Advantage of MPNet over MLM and PLM
The main advantage of MPNet over MLM and PLM and that it conditions on more information when predicting a masked token, as illustrated in the following Table. When given the sentence “the task is sentence classification” and masking two words [sentence, classification], these pretraining objectives perform the following factorization:
Model | Factorization |
---|---|
MLM | log P(sentence | the task is [M] [M]) + log P(classification | the task is [M] [M]) |
PLM | log P(sentence | the task is) + log P(classification | the task is sentence) |
MLM | log P(sentence | the task is [M] [M]) + log P(classification | the task is sentence [M]) |
As shown above, MPNet has the following advantages:
- It conditions on all the position information of the sentence, e.g. enabling the model to know that there are two missing tokens to predict. Contrast this with PLM which does not know how many tokens there are in the sentence.
- When predicting a token, MPNet conditions on all its preceding tokens (in the permuted sequence), no matter whether those tokens are selected for masking or not. Contrast this with MLM that does not condition on other masked tokens.
The following Table shows how much information each pretraining objective use on average to predict a masked token. We assume we mask 15% of the tokens:
Objective | #Tokens | #Positions |
---|---|---|
MLM | 85% | 100% |
PLM | 92.5% | 92.5% |
MPNet | 92.5% | 100% |
- MLM conditions on 85% of the tokens and 100% of the positions since masked tokens contain position information.
- PLM conditions on 85% of unmasked tokens. Plus on average, each masked token will also condition on half of the overall masked tokens. Thus PLM conditions on 92.5% of the tokens and positions on average.
- MPNet similarly conditions on 85% of unmasked tokens, and on average half of the overall masked tokens. Plus, it conditions on all position information in the sequence.
Evaluation
The authors used models at the scale of BERT base: 12 Transformer layers, 768 hidden dimensionality, 12 attention heads, 110M parameters. For MPNet, they used relative position embedding. Batch size is 8192 sentences, and sequence length is 512.
For the pretraining corpus, they follow the data used in RoBERTa: Wikipedia, BooksCorpus, OpenWebText, CC-News, and Stories, for a total of 160GB. For tokenization, they used BPE encoding with 30K vocabulary.
Results on GLUE: The authors showed that MPNet outperforms BERT (using MLM), XLNet (using PLM), RoBERTa, and ELECTRA.

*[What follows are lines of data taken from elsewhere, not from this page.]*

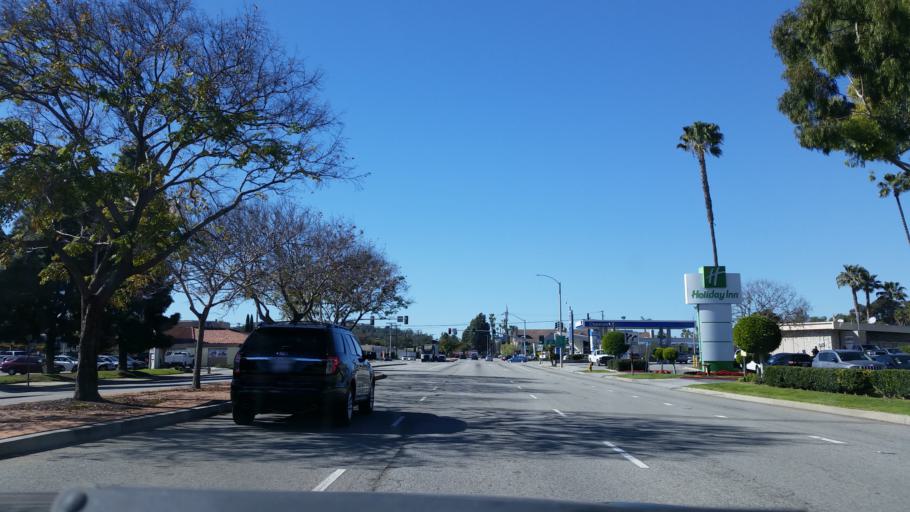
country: US
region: California
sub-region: Los Angeles County
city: Signal Hill
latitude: 33.8034
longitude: -118.1411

Results on SQuAD: To find the answer span for this QA dataset, the authors added a classification layer on the outputs of MPNet to predict whether each token is a start or end position of the answer span. They also added a binary classification layer to predict whether the answer exists. They showed that MPNet outperforms BERT, XLNet, and RoBERTa.
Results on RACE: RACE is the Reading Comprehension and Examinations dataset collected from the English examinations from middle and high school students. Each passage has multiple questions, each with four choices. Here, MPNet performs better than BERT and XLNet.
Results on IMDB: The IMDB dataset is to perform binary sentiment classification on movie reviews. Here, MPNet performs better than BERT and PLM.